For this reason, there are far fewer strategies and technologies available to manage the end of life of thermoset plastics and composites, making them a challenge for waste management. Today, these materials are either stored in landfills (24.9%), including airplane, wind blade, and railway graveyards; or they end up being valued for energy (42.6%), where the resin is incinerated and only the reinforcement is recovered, although it is usually damaged and cannot be reused for the same purpose.

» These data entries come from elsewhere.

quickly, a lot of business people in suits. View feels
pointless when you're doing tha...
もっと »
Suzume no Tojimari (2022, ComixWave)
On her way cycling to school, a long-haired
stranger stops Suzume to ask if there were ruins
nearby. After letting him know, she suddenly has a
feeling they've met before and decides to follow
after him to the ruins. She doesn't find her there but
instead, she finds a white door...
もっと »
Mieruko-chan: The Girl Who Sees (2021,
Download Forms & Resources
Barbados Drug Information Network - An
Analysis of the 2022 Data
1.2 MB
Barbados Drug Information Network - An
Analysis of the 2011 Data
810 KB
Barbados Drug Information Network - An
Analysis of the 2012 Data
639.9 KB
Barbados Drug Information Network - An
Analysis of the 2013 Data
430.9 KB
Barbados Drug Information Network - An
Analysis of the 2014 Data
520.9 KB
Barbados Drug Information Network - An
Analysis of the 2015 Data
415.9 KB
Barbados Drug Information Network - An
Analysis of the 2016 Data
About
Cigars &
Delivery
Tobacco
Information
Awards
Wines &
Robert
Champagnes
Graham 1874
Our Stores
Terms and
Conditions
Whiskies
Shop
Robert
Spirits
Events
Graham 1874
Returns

In this line of work, AITIIP is leading another project related to enzymes: BIZENTE[1]. This project presents a biological alternative to chemical recycling, a completely new approach based on the development of enzymes that selectively depolymerize the resin without damaging the fibre. Currently, there are no known enzymes that naturally attack these materials. However, technologies such as directed molecular evolution allow the design of enzymes with improved characteristics and new enzymatic functions not present in natural environments. Therefore, it is possible to design enzymes with improved catalytic capabilities, greater specificity and stability at certain temperatures or organic solvents. BIZENTE project is working with low molecular weight model compounds in the laboratory that contain all the structural characteristics of the target resins, so that enzymes can be determined and trained to break the bonds of these compounds and study the products obtained. TUDELFT (also partner in ENXYLASCOPE) is studying soluble models using the customised enzymes and different model compounds which contain the key functional groups of the studied resins to determine how the enzymes attack the bonds of these functional groups and what products will be obtained.

Once the enzymes with the greatest degradation potential of the selected resins are selected (the project works with epoxy, vinyl ester and polyester resin), they will be tested in a bioreactor with real composite materials. In this way, the real products obtained are studied and different strategies are proposed for the recovery of both the monomers or chemical blocks and the fibres.

In conclusion, new materials and new processes leaded by new enzymes can be obtained helping to contribute to the European Climate and sustainability goals.

[1] The BIZENTE project have received funding from the Bio–Based Industries Joint Undertaking (JU) within the framework of the European Union’s Horizon 2020 research and innovation program under grant agreement No. 886567.